Votre plat « signature » ?

Le chou farci.

L’aliment que vous préférez ?

La tomate et ses variétés infinies.

Celui que vous détestez ?

Le nashi, un croisement entre prune et poire.

Les pires associations ?

Les framboises ou les fraises dans les plats salés.

Votre pêché mignon ?

Le macaron noisette/truffe blanche de Pierre Hermé.

Vos sources d’inspiration ?

Les livres de cuisine de chefs et les produits sur les étals, notamment bio.

Le piège en cuisine ?

Se dire que l’on va réaliser un plat que l’on n’est pas du tout en mesure de maitriser.

Le pire souvenir en cuisine ?

Un sauté de porc au curry raté alors qu’un chef étoilé mangeait dans notre restaurant.

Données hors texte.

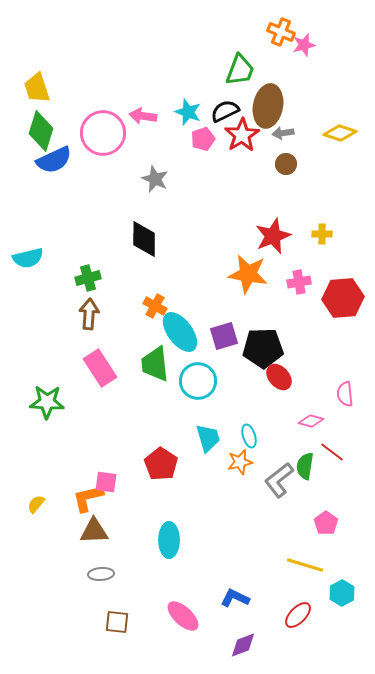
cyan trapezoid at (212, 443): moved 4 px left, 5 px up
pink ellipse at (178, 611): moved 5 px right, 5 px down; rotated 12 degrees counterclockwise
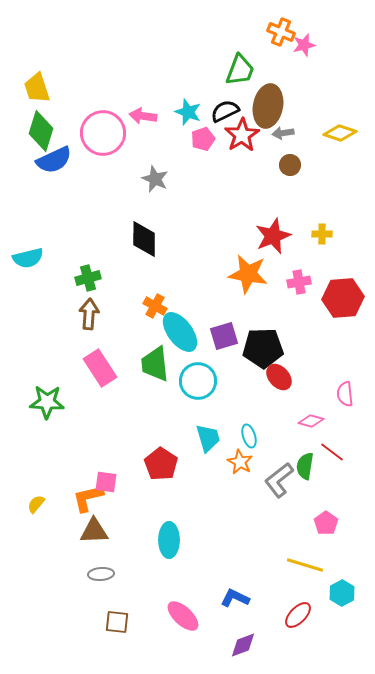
brown circle at (286, 164): moved 4 px right, 1 px down
orange star at (240, 462): rotated 30 degrees counterclockwise
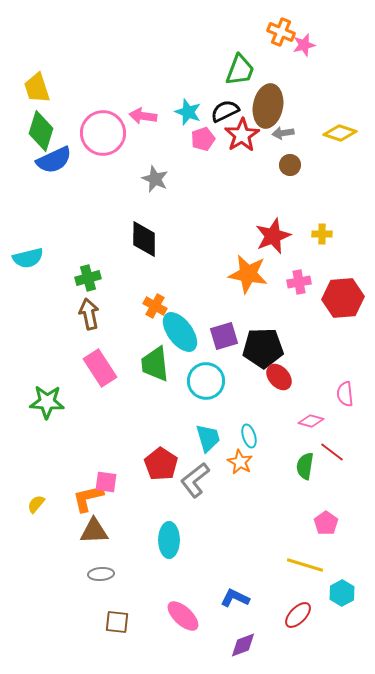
brown arrow at (89, 314): rotated 16 degrees counterclockwise
cyan circle at (198, 381): moved 8 px right
gray L-shape at (279, 480): moved 84 px left
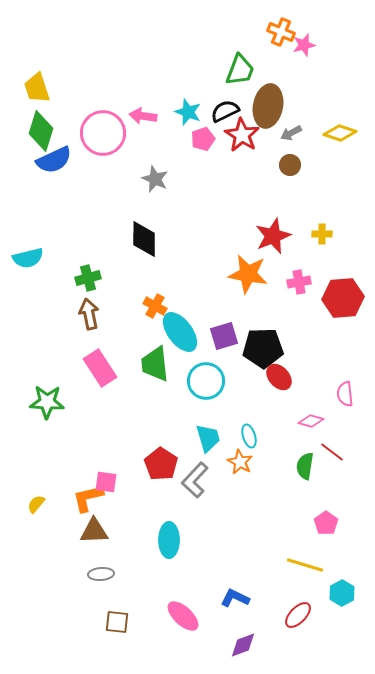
gray arrow at (283, 133): moved 8 px right; rotated 20 degrees counterclockwise
red star at (242, 135): rotated 8 degrees counterclockwise
gray L-shape at (195, 480): rotated 9 degrees counterclockwise
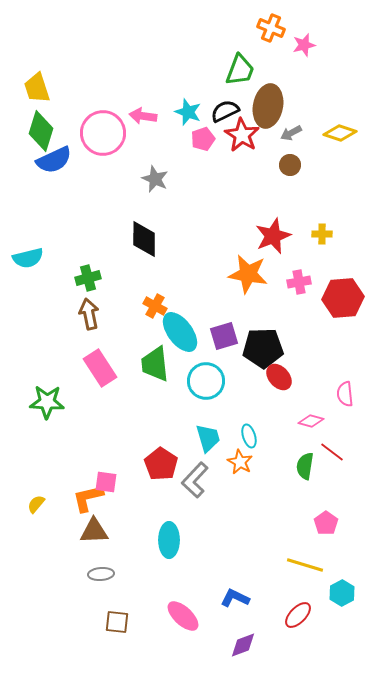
orange cross at (281, 32): moved 10 px left, 4 px up
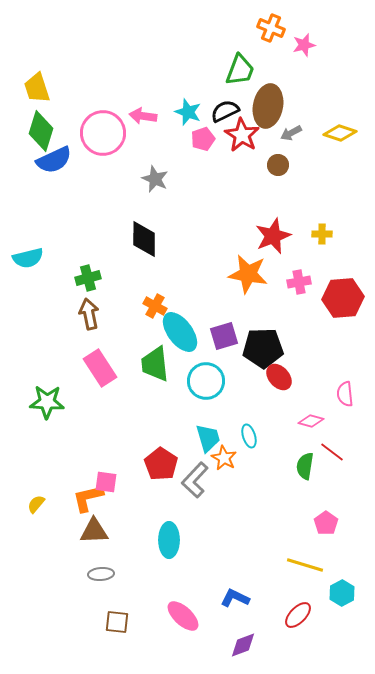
brown circle at (290, 165): moved 12 px left
orange star at (240, 462): moved 16 px left, 4 px up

Au réveil, sucré ou salé ?

Plutôt sucré.

Devant la téloche, sucré ou salé ?

Du chocolat noir.

Ce que vous inspire Trip Advisor ?

Quelques bons conseils.

Votre penchant alimentaire honteux ?

Les oursons à la guimauve.

Le plat ou le produit pour lequel vous êtes prêt à faire 100 km ?

La truffe blanche.

L’homme ou la femme avec qui vous aimeriez dîner en tête-à-tête ?

Alain Passard.

Votre mentor ?

Gérard Garrigues.

Le chef que vous admirez le plus ?

Emmanuel Renaut, trois étoiles à Megève.

L’aliment le plus bizarre que vous ayez mangé ?

Le natto, aliment japonais à base de graines de soga. C’est gluant et fermenté, avec un petit goût d’ammoniaque.

Si vous étiez un ustensile de cuisine ?

Un couteau japonais, pour sa beauté et sa précision.